También hay inversión pública alrededor del proyecto. La Generalitat comunicó en 2025 que había movilizado o comprometido más de 600 millones de euros para infraestructuras vinculadas a la gigafactoría, con actuaciones como la depuradora de Sagunto y su área industrial, la plataforma intermodal, el vial estructural y el Battery Campus.
Eso importa porque una gran fábrica no funciona sola. Necesita agua, energía, transporte, formación y conexión logística. Si esas piezas llegan tarde, el impacto en empleo y proveedores puede retrasarse. Si llegan bien, Sagunt gana algo más valioso que una planta: un ecosistema industrial más profundo.
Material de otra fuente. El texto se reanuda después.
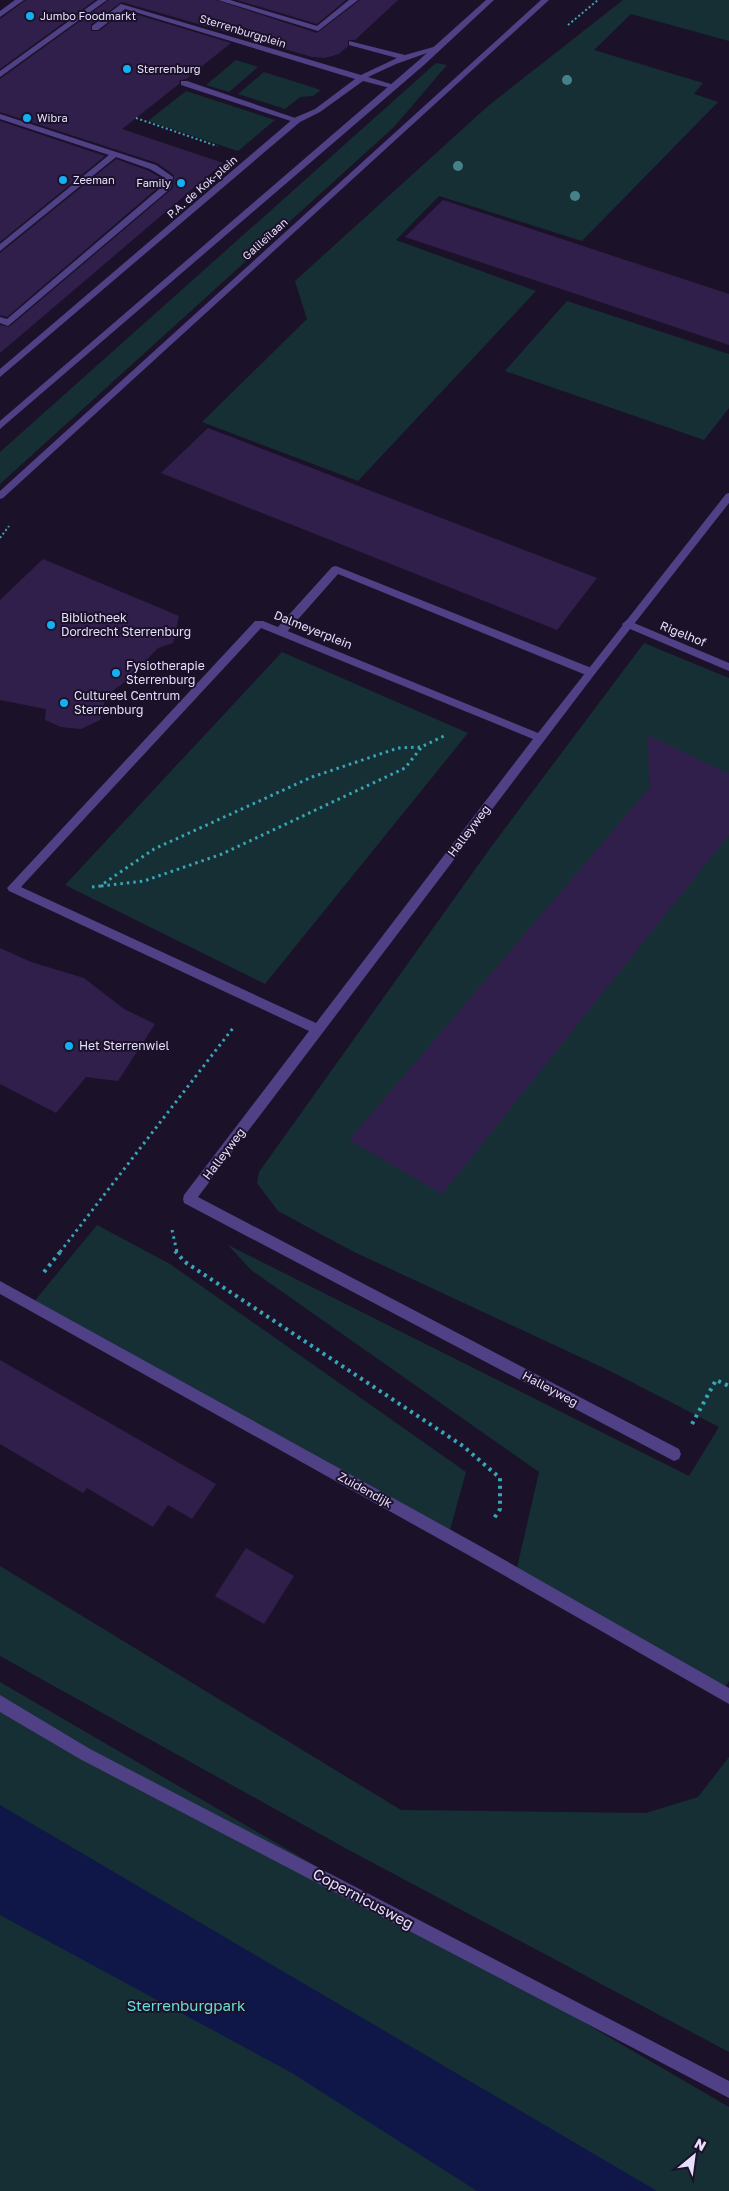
<svg xmlns="http://www.w3.org/2000/svg" width="729" height="2191" viewBox="0 0 729 2191" font-family="'Golos Text',sans-serif">
<rect width="100%" height="100%" fill="#1b122a"/>
<path fill="#152f34" d="M623 0H729V41L631 14 594 50 703 83 694 94 718 102 582 241 439 196 396 240 536 291 358 481 202 422 307 319 295 281 488 106Z
M236 60 258 67 229 92 206 85Z
M436 63 447 65 394 127 0 484V452Z
M264 72 321 90 313 96 300 97 285 109 238 94Z
M186 91 275 120 238 151 148 121Z
M567 301 729 354V408L704 440 505 371Z
M644 643 729 678V1681L720 1696 514 1581 539 1472 251 1270 228 1245 689 1476 719 1427 610 1371 352 1251 278 1211 257 1183 259 1172 491 847Z
M282 652 468 733 265 984 65 885Z
M97 1225 170 1264 466 1472 447 1541 33 1303Z
M0 1566 401 1810 646 1813 698 1797 729 1757V2052L345 1848 0 1656Z
M0 1682 729 2107V2191H0Z"/>
<path fill="#0e1747" d="M0 1805 657 2191H477L292 2073 0 1915Z"/>
<path fill="#301f4a" d="M26 0H95L0 69V19Z
M109 0H216L317 33 360 0H398L355 40H348V46L339 54 325 58 312 57 122 2 91 24V31H99L125 11 231 43 186 79 180 80 179 84 122 129 223 163 0 353V325L9 327 173 188 174 175 157 163 0 112V79Z
M237 0H346L317 24Z
M0 121 105 156 0 242Z
M116 159 149 171 163 179 162 184 7 317 0 315V253Z
M443 200 729 294V345L405 237Z
M208 428 597 578 557 630 161 473Z
M43 559 179 616 173 643 158 648 126 681 106 696 100 720 81 729 61 727 45 720 46 709 0 700V600Z
M648 735 729 774V835L442 1194 349 1140 651 786 649 785Z
M0 948 31 962 84 978 124 1009 155 1024 118 1081 86 1077 56 1113 0 1084Z
M0 1360 216 1484 192 1519 168 1505 153 1527 87 1488 83 1493 0 1444Z
M246 1548 294 1576 264 1624 215 1596Z"/>
<g fill="none" stroke-linecap="round" stroke-linejoin="round">
<path stroke="#37a6b7" stroke-width="2" stroke-dasharray="2 2.5" stroke-linecap="butt" d="M568 25 598 0
M136 118 217 146
M0 538 9 526"/>
<path stroke="#37a6b7" stroke-width="3" stroke-dasharray="2.5 4" stroke-linecap="butt" d="M101 886 144 881 222 854 405 768 421 748
M92 887 100 886 154 849 312 777 398 748 421 747 446 735
M172 1230 177 1252
M60 1252 233 1028"/>
<path stroke="#37a6b7" stroke-width="4" stroke-dasharray="3 4.5" stroke-linecap="butt" d="M175 1251 185 1262 463 1446 500 1478V1509L493 1520
M44 1272 61 1251
M692 1424 716 1380 729 1386"/>
<path fill="#504086" fill-rule="evenodd" d="M15 0H24L0 17V11Z
M98 0H107L0 77V71Z
M218 0H230L317 26 349 0H358L318 31Z
M121 4 361 75 397 58 349 45V41L405 55 437 46 441 48 396 64 368 77 394 85V89L363 81 320 112 300 122 0 377V369L294 118 315 109 355 79 125 9 98 30H92V26Z
M0 114 156 165 173 177 171 188 8 326 0 323V317L7 319 164 185 165 178 150 169 116 157 0 251V244L109 155 0 119Z"/>
<path fill="#504086" fill-rule="evenodd" d="M181 81H187L301 120 294 122 181 85Z
M336 566 594 669 595 672 594 675H586L338 574 285 634H277V628L332 567Z
M627 620 729 663V671L623 626 622 624Z"/>
<path fill="#504086" fill-rule="evenodd" d="M729 493V503L594 675 198 1197 679 1449 681 1454 679 1459 674 1461 184 1203 183 1199 184 1195 309 1031 9 891 7 888 255 621H263L538 733 726 494ZM261 628 533 739 316 1023 21 887Z
M0 1281 480 1546 729 1688V1704L470 1556 0 1294Z"/>
<path fill="#504086" fill-rule="evenodd" d="M486 0H494L424 65 0 429V421L418 61Z
M541 0H549L3 498 0 499V491Z
M0 1695 90 1749 729 2081V2098L80 1759 0 1712Z"/>
</g>
<g fill="#478188">
<circle cx="567" cy="80" r="5"/>
<circle cx="458" cy="166" r="5"/>
<circle cx="575" cy="196" r="5"/>
</g>
<g fill="#12b1f4" stroke="#1b122a" stroke-width="2">
<circle cx="30" cy="16" r="5"/>
<circle cx="127" cy="69" r="5"/>
<circle cx="27" cy="118" r="5"/>
<circle cx="63" cy="180" r="5"/>
<circle cx="181" cy="183" r="5"/>
<circle cx="51" cy="625" r="5"/>
<circle cx="116" cy="673" r="5"/>
<circle cx="64" cy="703" r="5"/>
<circle cx="69" cy="1046" r="5"/>
</g>
<g text-anchor="middle" stroke-width="4" stroke-linejoin="round" paint-order="stroke">
<g font-size="11" fill="#e7ddfd" stroke="#1b122a" text-anchor="start">
<text x="40" y="20">Jumbo Foodmarkt</text>
<text x="137" y="73">Sterrenburg</text>
<text x="37" y="122">Wibra</text>
<text x="73" y="184">Zeeman</text>
<text x="171" y="187" text-anchor="end">Family</text>
</g>
<g font-size="11" fill="#e7ddfd" stroke="#1b122a">
<text transform="translate(243 31) rotate(17)" y="4">Sterrenburgplein</text>
<text transform="translate(202 187) rotate(-41)" y="4">P.A. de Kok-plein</text>
<text transform="translate(265 239) rotate(-42)" y="4">Galileïlaan</text>
</g>
<g font-size="12" fill="#e7ddfd" stroke="#1b122a" text-anchor="start">
<text x="61" y="622">Bibliotheek<tspan x="61" dy="14">Dordrecht Sterrenburg</tspan></text>
<text x="126" y="670">Fysiotherapie<tspan x="126" dy="14">Sterrenburg</tspan></text>
<text x="74" y="700">Cultureel Centrum<tspan x="74" dy="14">Sterrenburg</tspan></text>
<text x="79" y="1050">Het Sterrenwiel</text>
</g>
<g font-size="12" fill="#e7ddfd" stroke="#1b122a">
<text transform="translate(313 630) rotate(22)" y="4">Dalmeyerplein</text>
<text transform="translate(683 634) rotate(22)" y="4">Rigelhof</text>
<text transform="translate(469 831) rotate(-53)" y="4">Halleyweg</text>
<text transform="translate(224 1154) rotate(-53)" y="4">Halleyweg</text>
<text transform="translate(550 1389) rotate(28)" y="4">Halleyweg</text>
<text transform="translate(365 1490) rotate(29)" y="4">Zuidendijk</text>
</g>
<g font-size="15" fill="#e7ddfd" stroke="#1b122a">
<text transform="translate(363 1899) rotate(28)" y="5">Copernicusweg</text>
</g>
<g font-size="15" fill="#6bdbd5" stroke="#1b122a">
<text x="186" y="2011">Sterrenburgpark</text>
</g>
</g>
<g transform="translate(694 2156) rotate(29)" stroke="#1b122a" stroke-width="4" paint-order="stroke">
<path d="M0-4L9 19L0 12L-9 19Z" fill="#e7ddfd"/>
<text y="-8" font-size="14" font-weight="bold" text-anchor="middle" fill="#e7ddfd">N</text>
</g>
</svg>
Ahorro e inversión: no todo lo que sube alrededor de una fábrica es buena compra
El mayor error sería leer la gigafactoría como una señal simple para “invertir en Sagunt” sin mirar precios, deuda, rentabilidad o plazos. Una ciudad puede ganar actividad y, aun así, algunas inversiones particulares salir mal si se compran caras, se financian con demasiada deuda o dependen de escenarios demasiado optimistas.
Esto afecta especialmente a vivienda, locales, suelo, negocios de servicios y pequeños inversores que miran la cadena del coche eléctrico. PowerCo no cotiza como empresa independiente; forma parte del universo Volkswagen. Y que una fábrica avance no equivale a una recomendación para comprar acciones del grupo ni de ninguna compañía vinculada. Para quien invierte a largo plazo, tiene más sentido comparar riesgos y diversificar que concentrar todo el ahorro en una sola narrativa industrial. Una referencia útil para ordenar esa mentalidad es revisar opciones amplias como los mejores ETFs para invertir a largo plazo.
Para empresas con excedentes de caja, el razonamiento también debe ser prudente. No todo el dinero destinado a aprovechar el tirón industrial debe ir a expansión, maquinaria o stock. Una parte puede necesitar liquidez segura para impuestos, nóminas, retrasos de cobro o inversión futura. En ese caso, comparar depósitos a plazo fijo para empresas puede ser más sensato que dejar la tesorería parada o asumir riesgos que no se entienden bien.
La gigafactoría puede ser una gran noticia para Sagunt y para la industria valenciana. Pero para el lector la pregunta útil no es si el proyecto suena grande. La pregunta útil es quién captura el beneficio, quién soporta los costes y qué decisiones conviene tomar sin dejarse arrastrar por la euforia.

Qué vigilar ahora
El punto clave de 2026 será comprobar si el calendario se cumple: contratación, instalación de equipos, producción inicial en septiembre y capacidad de la ciudad para absorber el crecimiento sin disparar tensiones en vivienda, transporte, colegios, sanidad y servicios.
Para trabajadores, la oportunidad está en la formación y en la calidad de los empleos. Para propietarios e inversores inmobiliarios, en no confundir demanda real con precio ilimitado. Para pymes, en crecer con caja, contratos y diversificación. Y para los ahorradores valencianos, en recordar una regla sencilla: una gran inversión industrial puede mejorar una zona, pero no convierte cualquier decisión alrededor de esa zona en una buena inversión.